_Supplied records:_
________________________
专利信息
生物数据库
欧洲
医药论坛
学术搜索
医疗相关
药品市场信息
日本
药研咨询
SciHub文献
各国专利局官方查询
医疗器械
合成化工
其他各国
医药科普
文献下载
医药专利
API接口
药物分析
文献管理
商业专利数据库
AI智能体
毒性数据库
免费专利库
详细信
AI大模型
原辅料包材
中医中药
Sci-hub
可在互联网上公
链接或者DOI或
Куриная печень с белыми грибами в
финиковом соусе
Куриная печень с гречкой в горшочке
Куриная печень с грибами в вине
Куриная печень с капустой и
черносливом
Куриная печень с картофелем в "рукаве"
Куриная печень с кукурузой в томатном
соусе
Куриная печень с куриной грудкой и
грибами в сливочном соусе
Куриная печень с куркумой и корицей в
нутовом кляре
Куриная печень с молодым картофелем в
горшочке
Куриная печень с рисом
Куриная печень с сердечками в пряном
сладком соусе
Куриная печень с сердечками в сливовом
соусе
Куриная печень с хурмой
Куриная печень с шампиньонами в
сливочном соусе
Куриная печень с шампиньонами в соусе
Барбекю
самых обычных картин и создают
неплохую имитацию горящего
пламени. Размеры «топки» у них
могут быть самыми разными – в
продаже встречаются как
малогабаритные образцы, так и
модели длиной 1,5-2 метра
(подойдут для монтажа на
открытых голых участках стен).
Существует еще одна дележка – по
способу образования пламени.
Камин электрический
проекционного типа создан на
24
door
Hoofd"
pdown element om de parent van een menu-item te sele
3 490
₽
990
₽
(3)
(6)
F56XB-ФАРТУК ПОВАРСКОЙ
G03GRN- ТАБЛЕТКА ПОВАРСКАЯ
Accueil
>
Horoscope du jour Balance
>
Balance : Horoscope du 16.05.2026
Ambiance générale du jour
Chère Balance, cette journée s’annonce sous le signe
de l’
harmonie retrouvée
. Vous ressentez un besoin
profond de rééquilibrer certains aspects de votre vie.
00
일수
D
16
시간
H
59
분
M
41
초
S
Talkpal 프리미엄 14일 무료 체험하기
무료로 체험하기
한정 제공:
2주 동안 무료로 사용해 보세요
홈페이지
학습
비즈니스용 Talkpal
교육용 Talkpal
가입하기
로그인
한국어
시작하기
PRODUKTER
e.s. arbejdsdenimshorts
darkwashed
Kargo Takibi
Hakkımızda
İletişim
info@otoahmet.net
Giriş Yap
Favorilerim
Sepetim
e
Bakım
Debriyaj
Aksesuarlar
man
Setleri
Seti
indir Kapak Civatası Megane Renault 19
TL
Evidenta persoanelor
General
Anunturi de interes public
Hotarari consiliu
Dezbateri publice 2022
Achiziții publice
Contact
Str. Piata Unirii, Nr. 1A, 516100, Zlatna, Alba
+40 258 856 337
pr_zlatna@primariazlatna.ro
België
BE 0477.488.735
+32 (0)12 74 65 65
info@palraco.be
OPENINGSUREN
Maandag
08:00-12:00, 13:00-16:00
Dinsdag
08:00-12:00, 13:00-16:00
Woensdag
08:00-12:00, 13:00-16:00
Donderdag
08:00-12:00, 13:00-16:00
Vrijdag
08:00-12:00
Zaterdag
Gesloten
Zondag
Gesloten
________________________
Reproduce the lines verbatim, starting with the first line of the rows and going on through the line that contains "грибами в сливочном соусе".

_Task response:_
专利信息
生物数据库
欧洲
医药论坛
学术搜索
医疗相关
药品市场信息
日本
药研咨询
SciHub文献
各国专利局官方查询
医疗器械
合成化工
其他各国
医药科普
文献下载
医药专利
API接口
药物分析
文献管理
商业专利数据库
AI智能体
毒性数据库
免费专利库
详细信
AI大模型
原辅料包材
中医中药
Sci-hub
可在互联网上公
链接或者DOI或
Куриная печень с белыми грибами в
финиковом соусе
Куриная печень с гречкой в горшочке
Куриная печень с грибами в вине
Куриная печень с капустой и
черносливом
Куриная печень с картофелем в "рукаве"
Куриная печень с кукурузой в томатном
соусе
Куриная печень с куриной грудкой и
грибами в сливочном соусе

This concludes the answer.